#### Request:
A single number is needed: how many lines of the data hold the word "рейлинговой".

Records from a collection:
▬▬▬▬▬▬

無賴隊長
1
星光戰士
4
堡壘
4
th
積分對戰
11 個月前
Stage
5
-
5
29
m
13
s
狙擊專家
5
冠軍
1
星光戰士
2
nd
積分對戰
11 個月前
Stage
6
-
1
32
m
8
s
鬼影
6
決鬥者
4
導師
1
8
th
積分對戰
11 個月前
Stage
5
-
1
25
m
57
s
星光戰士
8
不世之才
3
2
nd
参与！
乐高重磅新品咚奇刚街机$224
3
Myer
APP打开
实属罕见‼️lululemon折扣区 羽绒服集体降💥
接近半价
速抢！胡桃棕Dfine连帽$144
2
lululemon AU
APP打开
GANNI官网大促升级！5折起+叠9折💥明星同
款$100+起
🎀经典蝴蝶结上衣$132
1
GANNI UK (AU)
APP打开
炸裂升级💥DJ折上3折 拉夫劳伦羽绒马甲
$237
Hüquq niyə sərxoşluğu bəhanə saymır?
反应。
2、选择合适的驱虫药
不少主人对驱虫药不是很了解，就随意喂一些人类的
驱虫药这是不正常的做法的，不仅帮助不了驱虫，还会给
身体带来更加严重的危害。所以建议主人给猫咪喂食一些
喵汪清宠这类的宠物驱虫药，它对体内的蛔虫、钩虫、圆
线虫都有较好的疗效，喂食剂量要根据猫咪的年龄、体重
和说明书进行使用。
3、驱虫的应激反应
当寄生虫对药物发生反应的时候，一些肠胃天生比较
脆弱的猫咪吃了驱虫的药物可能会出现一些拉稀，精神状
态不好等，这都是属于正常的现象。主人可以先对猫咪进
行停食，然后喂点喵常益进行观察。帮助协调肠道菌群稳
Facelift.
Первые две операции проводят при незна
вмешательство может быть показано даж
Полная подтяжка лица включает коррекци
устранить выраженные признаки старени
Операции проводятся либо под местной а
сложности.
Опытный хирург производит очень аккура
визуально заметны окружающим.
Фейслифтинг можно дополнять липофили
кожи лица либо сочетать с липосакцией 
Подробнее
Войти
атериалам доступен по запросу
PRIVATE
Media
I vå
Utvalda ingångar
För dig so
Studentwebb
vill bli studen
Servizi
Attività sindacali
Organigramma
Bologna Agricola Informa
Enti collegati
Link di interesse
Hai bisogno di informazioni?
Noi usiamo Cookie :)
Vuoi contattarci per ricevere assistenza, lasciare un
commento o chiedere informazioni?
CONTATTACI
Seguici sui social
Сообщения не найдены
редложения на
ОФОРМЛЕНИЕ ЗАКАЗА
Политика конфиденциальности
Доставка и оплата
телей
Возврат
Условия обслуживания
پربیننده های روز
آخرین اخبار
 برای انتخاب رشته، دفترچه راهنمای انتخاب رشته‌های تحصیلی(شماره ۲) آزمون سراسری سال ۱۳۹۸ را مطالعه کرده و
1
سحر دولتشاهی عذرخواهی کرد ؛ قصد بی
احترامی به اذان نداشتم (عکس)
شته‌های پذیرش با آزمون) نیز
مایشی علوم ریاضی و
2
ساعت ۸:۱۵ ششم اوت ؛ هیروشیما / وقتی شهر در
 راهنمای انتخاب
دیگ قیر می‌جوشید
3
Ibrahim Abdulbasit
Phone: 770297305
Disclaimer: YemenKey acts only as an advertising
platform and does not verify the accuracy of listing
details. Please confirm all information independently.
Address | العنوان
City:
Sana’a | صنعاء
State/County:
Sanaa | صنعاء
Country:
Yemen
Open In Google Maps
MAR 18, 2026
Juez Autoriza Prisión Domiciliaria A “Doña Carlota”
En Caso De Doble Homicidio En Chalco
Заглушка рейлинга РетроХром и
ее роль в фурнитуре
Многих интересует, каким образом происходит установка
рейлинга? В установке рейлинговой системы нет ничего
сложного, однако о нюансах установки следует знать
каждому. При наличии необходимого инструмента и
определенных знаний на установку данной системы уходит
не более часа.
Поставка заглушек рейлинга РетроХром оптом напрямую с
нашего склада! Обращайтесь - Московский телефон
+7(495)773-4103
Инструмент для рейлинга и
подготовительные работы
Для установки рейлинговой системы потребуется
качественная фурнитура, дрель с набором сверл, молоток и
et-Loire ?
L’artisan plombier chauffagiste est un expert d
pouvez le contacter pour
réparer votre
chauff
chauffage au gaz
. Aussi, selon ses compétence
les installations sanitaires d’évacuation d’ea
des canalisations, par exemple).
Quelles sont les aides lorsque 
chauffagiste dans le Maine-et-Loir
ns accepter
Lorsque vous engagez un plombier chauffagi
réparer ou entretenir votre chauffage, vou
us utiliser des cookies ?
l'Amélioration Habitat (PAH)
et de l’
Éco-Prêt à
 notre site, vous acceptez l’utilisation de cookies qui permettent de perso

▬▬▬▬▬▬

#### Answer to the problem:
2